Graeber prendra des exemples dans sa propre vie familiale et dans son expérience professionnelle, sur le terrain, à Madagascar ; et c’est Dette 8 qui apportera une réflexion politique sur les relations entre État, capitalisme et vie sociale ; puis viendra la notion de « communisme du quotidien » : « développer, malgré l’État et le marché, des niches ou des zones où ce communisme premier redevient la dynamique essentielle de nos relations… ».
Il s’agissait pour Gildas Renou, dans le texte suivant, de « remettre en question l’hégémonie qu’a acquise une certaine version de la science économique pour équiper la façon dont les institutions dominantes des sociétés contemporaines attribuent de la valeur (ou peu, ou pas) aux choses de la vie et aux êtres ».
Charles Macdonald, dans son intervention, va nous donner une description double de l’État : d’une part, « quelque chose de tout à fait réel et concret, un ensemble d’institutions, de corps, etc. », de l’autre, « une réalité mentale, abstraite, une fiction, etc. » où le « citoyen » va remplacer la « personne ». Sur quoi s’appuie la souveraineté de l’État ? « On ne sait pas au juste », écrit Macdonald. Sur la république, le peuple, la nation, la patrie, la France, la démocratie, la communauté nationale ou sur un contrat social que personne n’a signé ?
Un post-scriptum, critique des positions de Pierre Bourdieu par rapport à l’État, mériterait plus amples développements.
Autres théories
Irène Pereira développe l’« option décoloniale », un courant multidisciplinaire d’origine latino-américaine, car on n’existe pas intellectuellement si on n’appartient pas au Nord géopolitique…
Quant à Francis Dupuis-Déri, s’il donne dans son texte une vision de l’État contemporain plutôt classique, c’est en tenant compte de ce qu’il nomme « la nouveauté des dernières décennies la plus importante dans les sciences sociales et le militantisme » : l’intersectionnalité, théorie initiée par les féministes africaines-américaines au sujet de la « matrice de la domination » ; avec comme catégories la classe, le sexe et la race. Mais ces catégories seraient plus nombreuses : la langue, la religion, l’âge, la nationalité, etc.
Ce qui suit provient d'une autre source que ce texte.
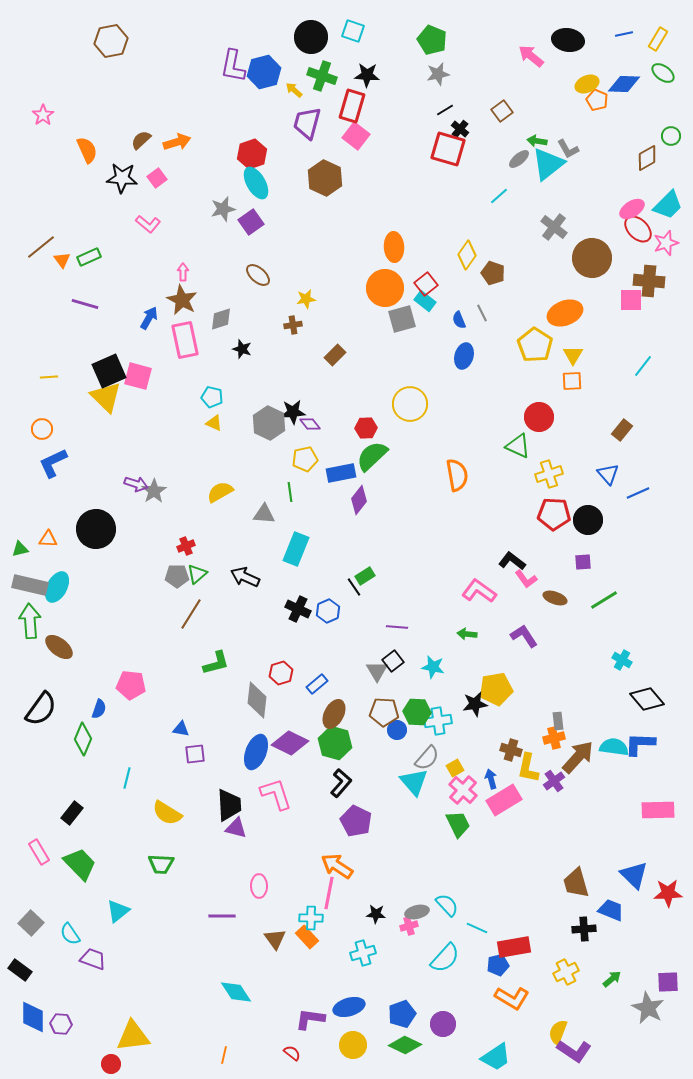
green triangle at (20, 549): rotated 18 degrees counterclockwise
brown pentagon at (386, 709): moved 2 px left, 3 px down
La notion d’État-providence est abordée avec toutes les nuances possibles quand il permet le bien commun et l’intérêt public (éducation, santé, etc.), tandis que le propos de l’anarcho-indigéniste, militant et universitaire, Taiaiake Alfred, ouvre une perspective :
« En fait, l’État est très fracturé et incomplet. […] Il y a donc des occasions pour nous de tirer avantage des espaces qui existent hors du pouvoir de l’État. »
Pour Albert Ogien, face au « caractère insupportable de l’action ou de l’inaction des pouvoirs en place », c’est au cours de ces dernières années qu’une radicalisation de la démocratie s’est affichée dans les rues, sur les places, des mobilisations en nombre, de la désobéissance civile à l’action directe non-violente, des actions qui mettent en cause la légitimité de la démocratie représentative électorale ; expression traditionnelle devenue défaillante, il s’agit maintenant « d’élaborer les formes nouvelles de la représentation ».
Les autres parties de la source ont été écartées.